Kelley, who is on a leave of absence to battle criminal charges, chose not to attend Friday's court session.
Judge Frank Cuthbertson noted that Knedlik's petition did not mention Kelley's federal indictment on 10 counts of tax and legal fraud, the governor's request for Kelley's resignation, or Kelley's leave to prepare for a trial, tentatively set for June 8.
Instead, Knedlik is seeking a voters' recall referendum based on Kelley’s apparently living outside Olympia; perceived inadequacies on the state’s auditing of Sound Transit; and for allegedly pressuring the auditor's agency managers to hire Jason JeRue, a former Kelley business colleague, to a part-time technical writer's job despite being based in California. Acting State Auditor Jan Jutte terminated JeRue last week, as soon as Kelley went on a leave.
Cuthbertson ruled that Knedlik did not provide specifics on his allegation to show that that Kelley committed misfeasance or malfeasance, or broke his oath of office -- matters that would be the legal basis for a recall petition.
The state constitution requires some officials to live in the capital. The judge, however, cited a 1958 state Supreme Court ruling that statewide elected officials are allowed to drive as commuters to Olympia. Kelley has a home in Tacoma. It was not determined Friday whether he might have a separate residence in Olympia. Also, Cuthbertson concluded that Kelley had the right to have JeRue hired.
The judge added that state audits of Sound Transit in 2009 and 2011 – before Kelley took office -- found that agency to be in good shape and that Knedlik’s disagreement with the good-shape conclusion of a 2013 audit during Kelley's tenure is not a sufficient cause for a recall petition.
After the ruling, Knedlik said, "The reality is that I think our constitution was eviscerated today." The Olympia residency requirement was put in the state constitution in 1889.
Knedlik, a disbarred attorney, said he did not address the indictments and resignation request in his recall petition because it would have delayed the timetable for sending the recall petition through the appropriate legal channels.
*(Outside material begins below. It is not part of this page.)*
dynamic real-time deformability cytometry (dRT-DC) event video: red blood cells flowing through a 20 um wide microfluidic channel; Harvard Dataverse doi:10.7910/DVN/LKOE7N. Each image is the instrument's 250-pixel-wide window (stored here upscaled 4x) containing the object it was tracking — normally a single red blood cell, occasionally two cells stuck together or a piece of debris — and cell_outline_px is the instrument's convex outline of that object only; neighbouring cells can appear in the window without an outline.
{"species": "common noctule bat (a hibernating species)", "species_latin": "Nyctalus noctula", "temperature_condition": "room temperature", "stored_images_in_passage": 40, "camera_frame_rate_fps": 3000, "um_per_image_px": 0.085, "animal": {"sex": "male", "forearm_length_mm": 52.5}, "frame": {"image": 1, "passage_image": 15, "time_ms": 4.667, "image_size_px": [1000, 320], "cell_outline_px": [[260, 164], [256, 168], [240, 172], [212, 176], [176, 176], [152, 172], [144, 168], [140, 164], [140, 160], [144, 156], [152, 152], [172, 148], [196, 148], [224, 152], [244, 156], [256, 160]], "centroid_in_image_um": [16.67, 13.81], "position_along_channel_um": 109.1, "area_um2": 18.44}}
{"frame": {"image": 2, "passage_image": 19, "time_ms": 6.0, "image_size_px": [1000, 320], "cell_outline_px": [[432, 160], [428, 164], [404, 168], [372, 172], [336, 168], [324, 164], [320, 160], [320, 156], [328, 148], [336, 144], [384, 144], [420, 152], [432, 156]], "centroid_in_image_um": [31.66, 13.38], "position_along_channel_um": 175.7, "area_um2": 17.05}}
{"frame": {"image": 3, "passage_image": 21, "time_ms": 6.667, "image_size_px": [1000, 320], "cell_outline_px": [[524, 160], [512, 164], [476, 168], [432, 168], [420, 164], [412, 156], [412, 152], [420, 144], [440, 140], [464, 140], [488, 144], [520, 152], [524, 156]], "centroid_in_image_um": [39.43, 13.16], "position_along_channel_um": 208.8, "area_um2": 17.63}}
The state attorney general's office defended Kelley on the Sound Transit issue. "Mr. Kelley cannot be recalled from office because of a disagreement that something should have been done differently with Sound Transit," argued Jeffrey Even of the Attorney General’s office.
Attorney Jeff Helsdon defended Kelley on the Olympia residency and JeRue matters. He was happy with the ruling, but added that Knedlik's litigation is not frivolous. Helsdon said the case involved balancing the issue of the public's right to a recall with an officials’ discretion in discharging his duties. Referring to the judge’s ruling that the recall petition lacked merit, he said, "To say something is without merit is not the same as saying it is frivolous."